I don’t get many gifts or even cards now either. You see, husband made little effort with his son and grandchildren. That also included me. He would simply state, “I don’t know what to get you, get what ever you want.” So I did. For my birthday last year, I bought a divorce. And last Christmas he called, wondering how much of a check he should write so the kids could buy their own gifts. Seriously.
My father passed this spring, and with no siblings or relatives, it’s just my elderly mother and me. I don’t hear from the stepkid of 23 years at all. I’m searching for a different meaning to Christmas and different traditions than I had hoped for. I always saw a big family and Norman Rockwell meets Martha Stewart. lol Maybe there will be another family down the road, but I don’t hold my breath that I will be anything other than X’s wife, certainly not even Auntie, let alone Mom or Grandma.

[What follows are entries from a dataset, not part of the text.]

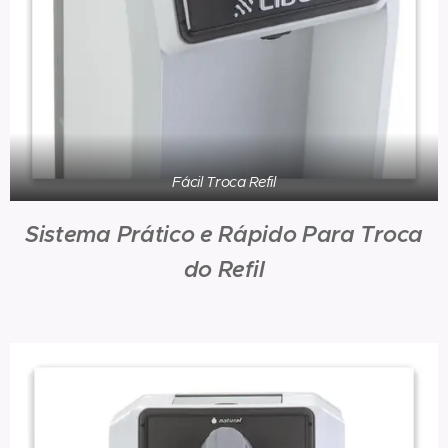
Fácil Troca Refil
Sistema Prático e Rápido Para Troca
do Refil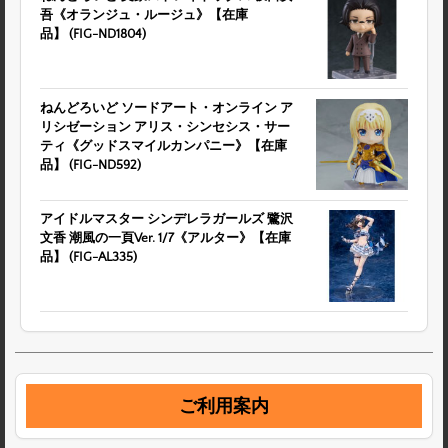
吾《オランジュ・ルージュ》【在庫
品】 (FIG-ND1804)
ねんどろいど ソードアート・オンライン ア
リシゼーション アリス・シンセシス・サー
ティ《グッドスマイルカンパニー》【在庫
品】 (FIG-ND592)
アイドルマスター シンデレラガールズ 鷺沢
文香 潮風の一頁Ver. 1/7《アルター》【在庫
品】 (FIG-AL335)
ご利用案内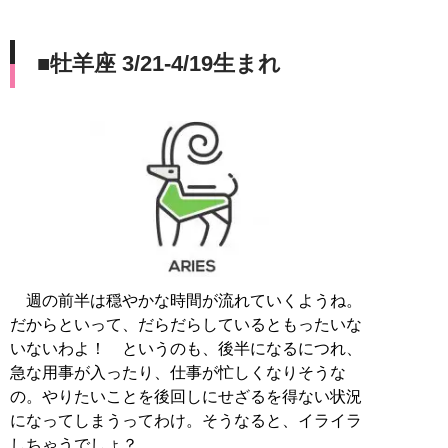
■牡羊座 3/21-4/19生まれ
週の前半は穏やかな時間が流れていくようね。
だからといって、だらだらしているともったいな
いないわよ！ というのも、後半になるにつれ、
急な用事が入ったり、仕事が忙しくなりそうな
の。やりたいことを後回しにせざるを得ない状況
になってしまうってわけ。そうなると、イライラ
しちゃうでしょ？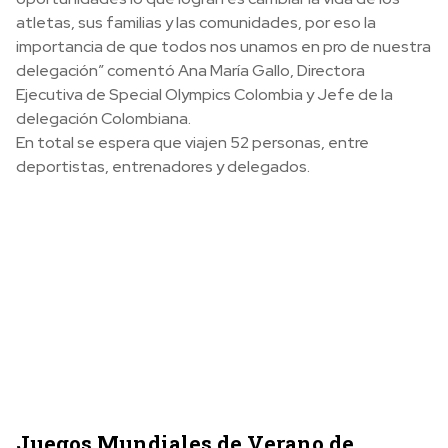
atletas, sus familias y las comunidades, por eso la
importancia de que todos nos unamos en pro de nuestra
delegación” comentó Ana María Gallo, Directora
Ejecutiva de Special Olympics Colombia y Jefe de la
delegación Colombiana.
En total se espera que viajen 52 personas, entre
deportistas, entrenadores y delegados.
Juegos Mundiales de Verano de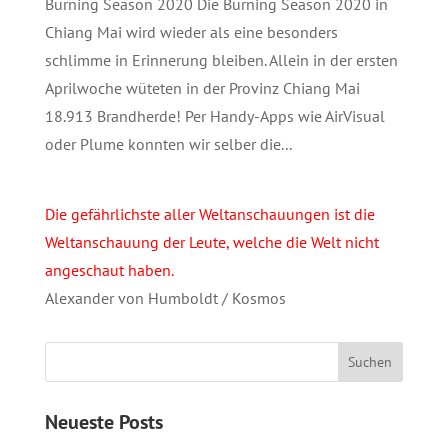
Burning Season 2020 Die Burning Season 2020 in
Chiang Mai wird wieder als eine besonders
schlimme in Erinnerung bleiben. Allein in der ersten
Aprilwoche wüteten in der Provinz Chiang Mai
18.913 Brandherde! Per Handy-Apps wie AirVisual
oder Plume konnten wir selber die...
Die gefährlichste aller Weltanschauungen ist die
Weltanschauung der Leute, welche die Welt nicht
angeschaut haben.
Alexander von Humboldt / Kosmos
Neueste Posts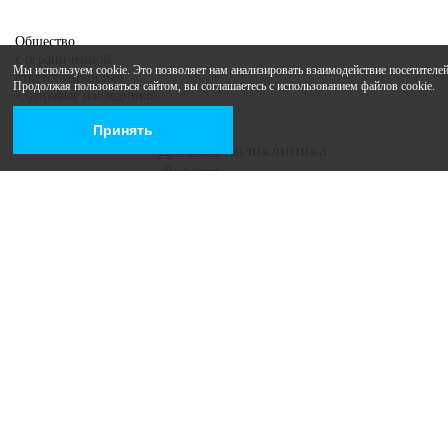
Общество
с ограниченной
Мы используем cookie. Это позволяет нам анализировать взаимодействие посетителей 
ответственностью
Продолжая пользоваться сайтом, вы соглашаетесь с использованием файлов cookie.
«Здоровые наследники»
ИНН 6316183190
Принять
ОГРН 1136316001667
+7 (846) 265-03-20
Детская поликлиника
+7 (846) 215-19-05
Роддом
roddom@list.ru
г.Самара,
ул. Санфировой, 104
ул. Коммунистическая, 27
Присоединяйтесь
Заказать звонок
Записаться на прием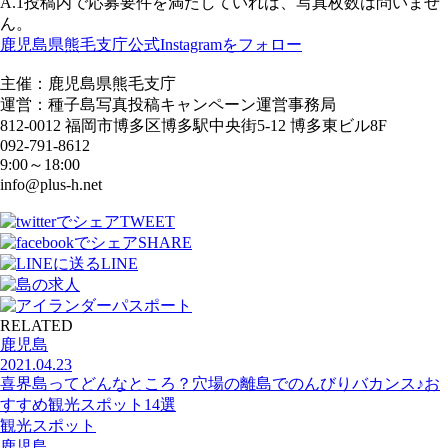
A.1投稿内で応募要件を満たしていれば、写真枚数は問いませ
ん。
鹿児島県熊毛支庁公式Instagramをフォロー
主催：鹿児島県熊毛支庁
運営：種子島写真投稿キャンペーン運営事務局
812-0012 福岡市博多区博多駅中央街5-12 博多東ビル8F
092-791-8612
9:00～18:00
info@plus-h.net
TWEET
SHARE
LINE
RELATED
鹿児島
2021.04.23
喜界島ってどんなところ？穴場の離島でのんびりバカンス♪お
すすめ観光スポット14選
観光スポット
鹿児島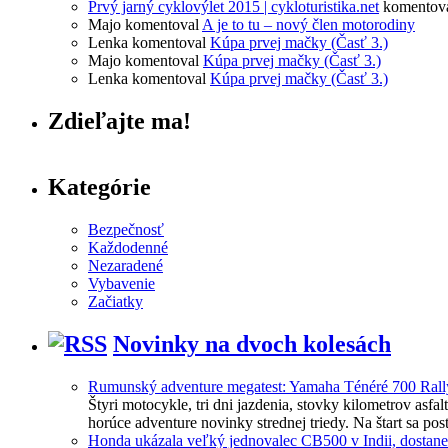
Prvý jarný cyklovýlet 2015 | cykloturistika.net
komentov
Majo
komentoval
A je to tu – nový člen motorodiny
Lenka
komentoval
Kúpa prvej mačky (Časť 3.)
Majo
komentoval
Kúpa prvej mačky (Časť 3.)
Lenka
komentoval
Kúpa prvej mačky (Časť 3.)
Zdieľajte ma!
Kategórie
Bezpečnosť
Každodenné
Nezaradené
Vybavenie
Začiatky
Novinky na dvoch kolesách
Rumunský adventure megatest: Yamaha Ténéré 700 Ral
Štyri motocykle, tri dni jazdenia, stovky kilometrov asf
horúce adventure novinky strednej triedy. Na štart sa 
Honda ukázala veľký jednovalec CB500 v Indii, dostan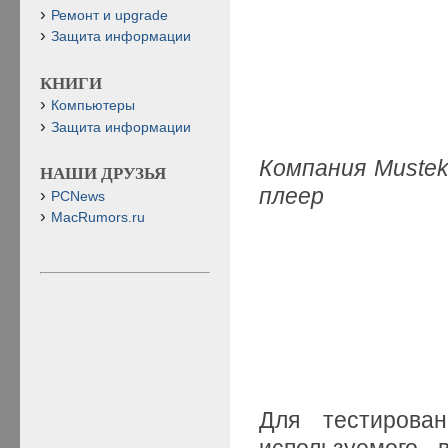
Ремонт и upgrade
Защита информации
КНИГИ
Компьютеры
Защита информации
Компания
Muste
НАШИ ДРУЗЬЯ
плеер
PCNews
MacRumors.ru
Для тестирова
используемого 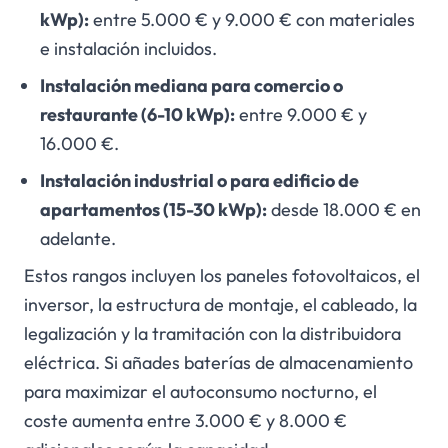
kWp):
entre 5.000 € y 9.000 € con materiales
e instalación incluidos.
Instalación mediana para comercio o
restaurante (6-10 kWp):
entre 9.000 € y
16.000 €.
Instalación industrial o para edificio de
apartamentos (15-30 kWp):
desde 18.000 € en
adelante.
Estos rangos incluyen los paneles fotovoltaicos, el
inversor, la estructura de montaje, el cableado, la
legalización y la tramitación con la distribuidora
eléctrica. Si añades baterías de almacenamiento
para maximizar el autoconsumo nocturno, el
coste aumenta entre 3.000 € y 8.000 €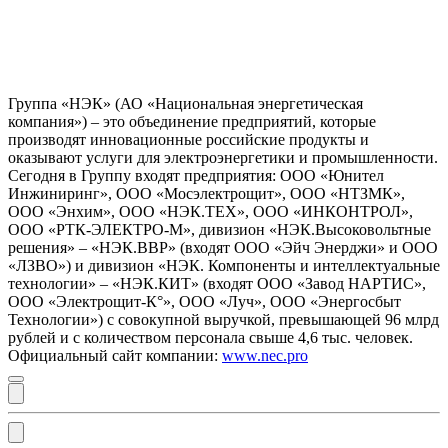
Группа «НЭК» (АО «Национальная энергетическая
компания») – это объединение предприятий, которые
производят инновационные российские продукты и
оказывают услуги для электроэнергетики и промышленности.
Сегодня в Группу входят предприятия: ООО «Юнител
Инжиниринг», ООО «Мосэлектрощит», ООО «НТЗМК»,
ООО «Энхим», ООО «НЭК.ТЕХ», ООО «ИНКОНТРОЛ»,
ООО «РТК-ЭЛЕКТРО-М», дивизион «НЭК.Высоковольтные
решения» – «НЭК.ВВР» (входят ООО «Эйч Энерджи» и ООО
«ЛЗВО») и дивизион «НЭК. Компоненты и интеллектуальные
технологии» – «НЭК.КИТ» (входят ООО «Завод НАРТИС»,
ООО «Электрощит-К°», ООО «Луч», ООО «Энергосбыт
Технологии») с совокупной выручкой, превышающей 96 млрд
рублей и с количеством персонала свыше 4,6 тыс. человек.
Официальный сайт компании:
www.nec.pro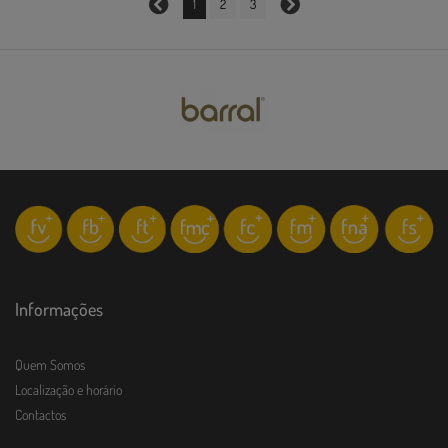
1
2
3
Informações
Quem Somos
Localização e horário
Contactos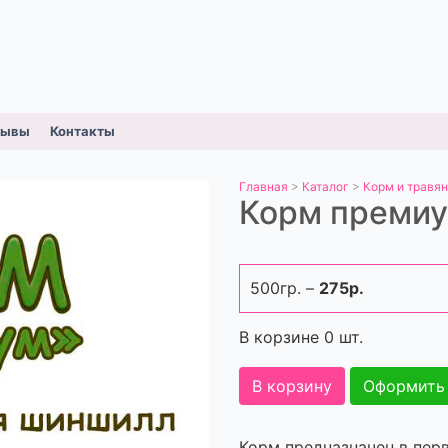
зывы
Контакты
Главная
>
Каталог
>
Корм и травя
Корм преми
500гр. –
275р.
В корзине
0
шт.
В корзину
Оформить
Корм предназначен в пер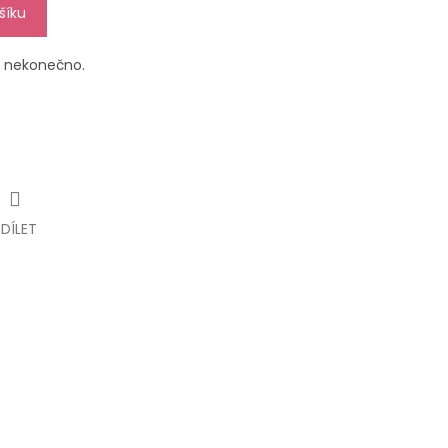
šíku
- nekonečno.
SDÍLET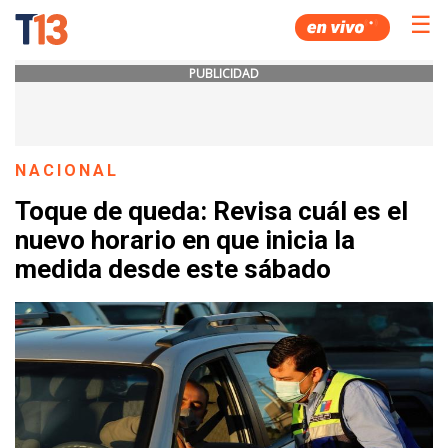
☰
PUBLICIDAD
NACIONAL
Toque de queda: Revisa cuál es el
nuevo horario en que inicia la
medida desde este sábado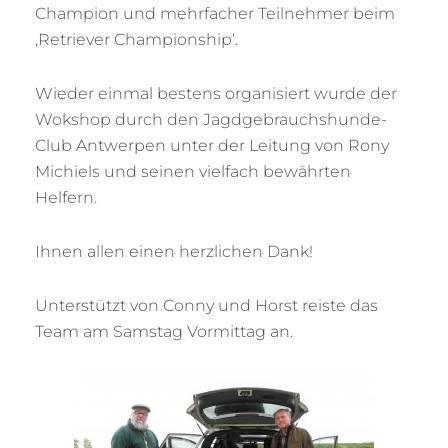
Champion und mehrfacher Teilnehmer beim
‚Retriever Championship‘.
Wieder einmal bestens organisiert wurde der
Wokshop durch den Jagdgebrauchshunde-
Club Antwerpen unter der Leitung von Rony
Michiels und seinen vielfach bewährten
Helfern.
Ihnen allen einen herzlichen Dank!
Unterstützt von Conny und Horst reiste das
Team am Samstag Vormittag an.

Wishing you all peace this Holiday Season.
(You will all find a sick humor in this. So, husband was Catholic, and after the divorce filed for a religious annulment through the church. The grounds: I refused to have children. Technically, that is correct. He stated that the bulk of the responsibility would be mine and to think carefully about it. I was not interested in being a single parent. In retrospect, I should have dumped him then and headed to the nearest bar and found anything willing to donate!! lol)
LikeLike
Oh my gosh. There’s so much here. I love the way you say he said you could get anything you wanted, so you got a divorce. His choice of grounds for his annulment are really harsh. Thanks for sharing this.
LikeLike
My husband and I used to buy gifts for nieces and nephews in the beginning, but decided to stop doing it because our budget did not allow for anything expensive enough to really impress them. We rarely got thank you notes, never got gifts in return and since all of their parents make more money than we do we just decided it was time to stop. The decision was made easier by the fact that we don’t spend Christmas with that side of the family, and my side of the family stopped exchanging gifts once all of us grew to adulthood. We instead focused on decorating and being together instead.
Growing up, the holiday for us was always about making music, both in school and religious groups, decorating and spending time with people. Gifts were fairly modest and not the focal point. I seem to enjoy the holidays much more than my friends who feel pressured to come up with great ideas for gifts. The greatest gift is the gift of time and far too much time is spent concerning over material things in our lives.